Market Up After Federal Reserve Signals it May Slow Interest Rate Hikes in 2019

Yesterday, the Federal Reserve held the Fed funds rate at their current level, between 2.25 and 2.5%. This after hiking rates 4 times last year. The Federal Open Market Committee (FOMC) minutes state, “In light of global economic and financial developments and muted inflation pressures, the Committee will be patient as it determines what future adjustments to the target range for the federal funds rate may be appropriate to support these outcomes.”

The change in stance over the past 6 months has been dramatic. Through the middle of 2018, the FOMC had taken an aggressive stance and was signaling 3-4 hikes in 2019. According to comments by Jeff Gundlach made earlier this month, the bond market is forecasting no hikes for 2019.

On October 3rd, Fed Chairman Powell was being interviewed by PBS. He commented that the Fed, ‘may go past neutral’ on interest rates. The neutral rate is the rate at which the economy is considered to be in balance. This would be the rate at which the economy is running at or near its maximum potential without excess growth or inflation. The comments were certainly a contributor to the worst stock market quarterly performance since the depression.

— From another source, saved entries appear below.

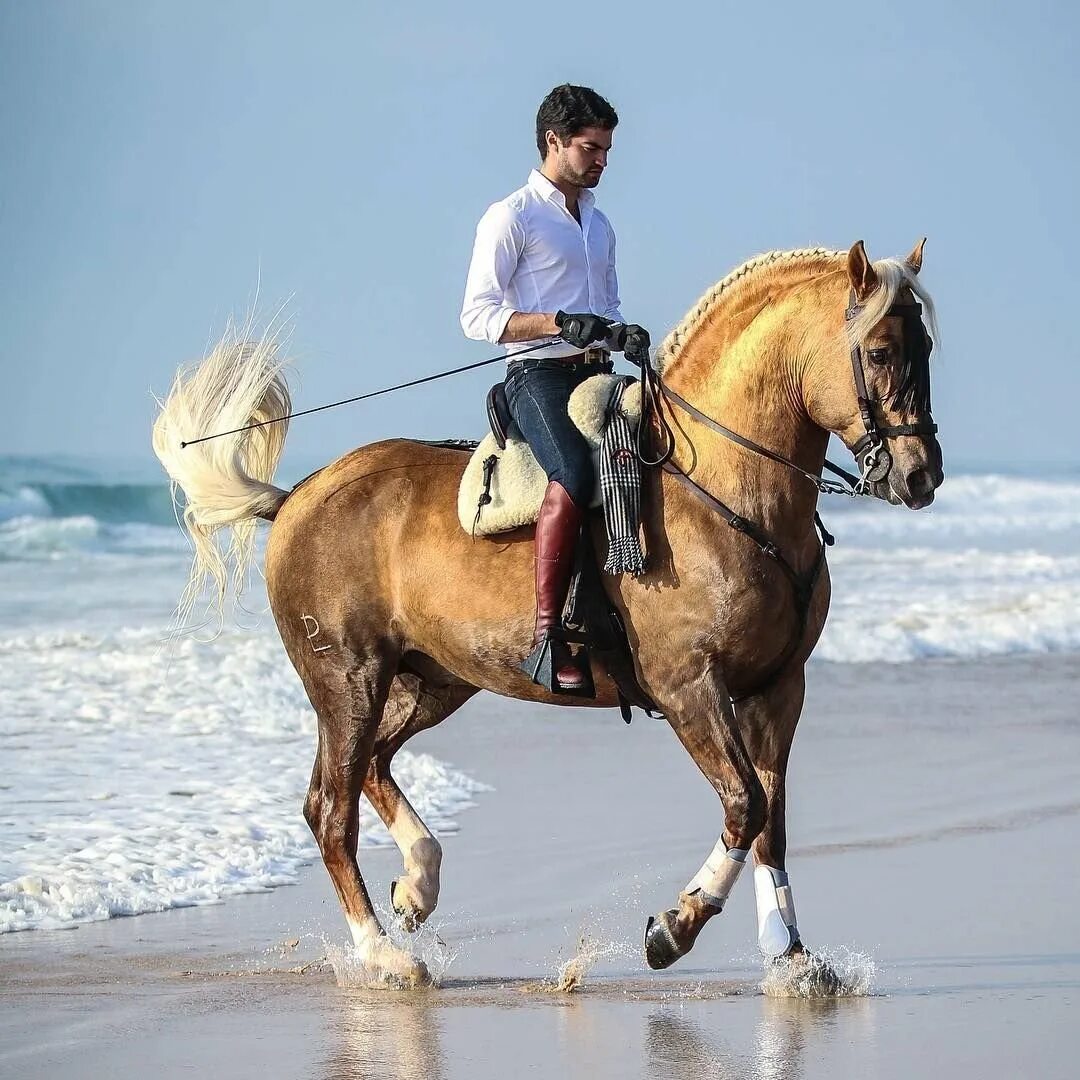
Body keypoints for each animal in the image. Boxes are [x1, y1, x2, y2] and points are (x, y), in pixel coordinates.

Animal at [154, 240, 946, 984]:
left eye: (928, 348)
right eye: (880, 351)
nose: (920, 477)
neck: (724, 489)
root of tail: (297, 496)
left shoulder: (780, 687)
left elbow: (771, 822)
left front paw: (792, 958)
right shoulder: (690, 687)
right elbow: (745, 803)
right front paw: (673, 930)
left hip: (430, 680)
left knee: (373, 765)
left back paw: (418, 886)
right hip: (347, 679)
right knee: (330, 807)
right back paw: (386, 956)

On December 19, the FOMC met and provided additional guidance. They held their ground. The minutes acknowledged that the financial market had been experiencing volatility but, ‘In our view, these developments have not fundamentally altered the outlook.’ The market dropped to its low on December 24th, three days after the statement.

In the press conference after yesterday’s meeting, Powell’s tone was much more accommodative. He said the Fed had the ‘luxury’ of being patient. He went on to say, ‘I would want to see a need for further rate increases, and for me a big part of that would be inflation.’